▸ Required tasks:
• a. Please transcribe the passage of the readtable() thread that opens with the words containing "Another hypothetical user" and closes with "the final row.".
• b. Go on with the readtable() thread after its final sentence.

▸ Reading text:
+---+

Bug in readtable()? - if the first values in a CSV's column are missing, the whole column is misinterpreted

I am reading a big CSV file (500K lines) with readtable. In the CSV, some columns have the first 250+ lines empty (e.g. ",,,," in the CSV), while the non-missing values below (pretty rare) are either text strings or dates (in the DD-MM-YYYY format). Readtable() somehow interprets these columns as numeric, and so converts all the strings and dates into NaNs - thus, I end up with 100% NaN-filled columns instead of rarely-populated data (among empty strings and NaTs).
Furthermore, if I move the "with-data" lines up - even a few dozens positions up - readtable() starts to read everything normally!
So, it looks like readtable() checks only ~250 first values to determine the type of the column, which, in my opinion, is a bug! (Although I understand that it was likely made to improve speed.)
Is there a way to fix it systematically? I have lots of such CSVs with thousands of columns in them - so, a manual check and manual fix is not an option...
UPD: a test-file (truncated to 510 lines) is attached - the behaviour is still the same. The problem columns are the 2nd and the 3rd (p190, p191). The first non-empty value is on data-line 270.

10 Comments

hello
could you share one file (or extract if size > 5Mo) so we can test ?
"Is there a way to fix it systematically?"
Specify a DelimitedTextImportOptions object and use that for importing all of the files:
"So, it looks like readtable() checks only ~250 first values to determine the type of the column, which, in my opinion, is a bug! (Although I understand that it was likely made to improve speed.)"
You consider it a bug when READTABLE does not check all rows before deciding what class a column has.
Another hypothetical user considers it a bug when READTABLE hypothetically imports the entire file into memory (taking five minutes) just to check ten billion rows because there might be something inconsistent on the final row.
Who is right?
Perhaps TMW should add an option: "read all rows before deciding the class, even if this takes five minutes".
@Stephen23 In normal usage, readtable() eventually reads everything into the memory, and so full checking would not be SO slow. Even if some huge CSV cannot fit into the memory and you are reading it by parts, it still seems reasonable that the format should be determined by the full read chunk, not by its first ~250 lines.
"In normal usage, readtable() eventually reads everything into the memory..."
Yes, but as interpreted data (not as a bytestream like the raw file data).
"...and so full checking would not be SO slow."
It would bascially require reading the file twice OR storing the file data twice in memory.
Below, I suggested a heuristic variant "to check the first M non-empty values". For "dense" tables, it will be the same performance, but for sparse tables, it will drastically reduce the number of errors at a reasonable performance cost.
"it will drastically reduce the number of errors at a reasonable performance cost."
Unless the first non-empty value in that column is in the last row of the table, in which case it will have to read in the whole file.
If you know that your data may be sparsely populated in your file, I would recommend using the detectImportOptions approach Cris LaPierre suggested to allow readtable to take advantage of that knowledge.

+---+

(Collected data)
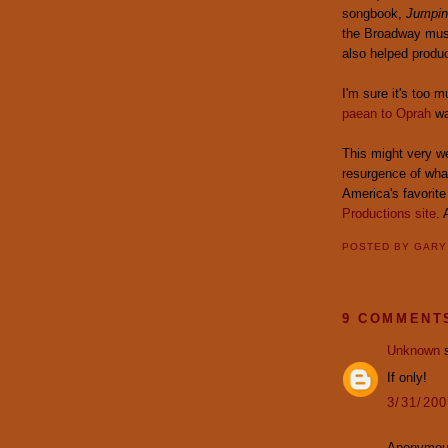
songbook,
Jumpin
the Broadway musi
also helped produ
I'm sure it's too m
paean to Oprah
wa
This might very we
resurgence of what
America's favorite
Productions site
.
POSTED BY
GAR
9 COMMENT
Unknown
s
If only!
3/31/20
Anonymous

+---+

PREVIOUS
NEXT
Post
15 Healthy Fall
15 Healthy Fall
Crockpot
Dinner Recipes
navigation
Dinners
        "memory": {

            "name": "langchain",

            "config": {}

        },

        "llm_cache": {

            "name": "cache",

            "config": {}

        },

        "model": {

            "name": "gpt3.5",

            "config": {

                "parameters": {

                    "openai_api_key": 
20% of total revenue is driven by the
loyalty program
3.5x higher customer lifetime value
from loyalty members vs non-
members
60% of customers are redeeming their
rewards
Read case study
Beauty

+---+

▸ Outputs in order:
• a.
Another hypothetical user considers it a bug when READTABLE hypothetically imports the entire file into memory (taking five minutes) just to check ten billion rows because there might be something inconsistent on the final row.

• b.
Note that when you use detectImportOptions() that it checks more lines than is the case when detectImportOptions() is not used.
@Steven Lord Yes, the case when the first non-empty value is in the bottom of the table is exactly the "worst case scenario". But my argument is that this scenario is rare, and in the wast majority real cases it won't happen. So, the "net gain" will be positive, although at the cost of some rare negative outliers.
detectImportOptions doesn't actually check more lines, it just defaults to treating the variable as text instead of double when the first 250 rows are all empty. The reason for the difference is to preserve the behavior from before detectImportOptions was introduced. Before that, it only considered the first row of data for the variable types and empty fields were treated as double by default.

Sign in to comment.

Answers (1)

I wouldn't call it a bug. It's an artifact of trying to autodetect the format, which will naturally not get it right every time. I would recommend specifying the import options it is not detecting correctly.
opts = detectImportOptions('TEST_ongoing.csv');
opts = setvartype(opts,["p190","p191"],["string","datetime"]);
data = readtable('TEST_ongoing.csv',opts)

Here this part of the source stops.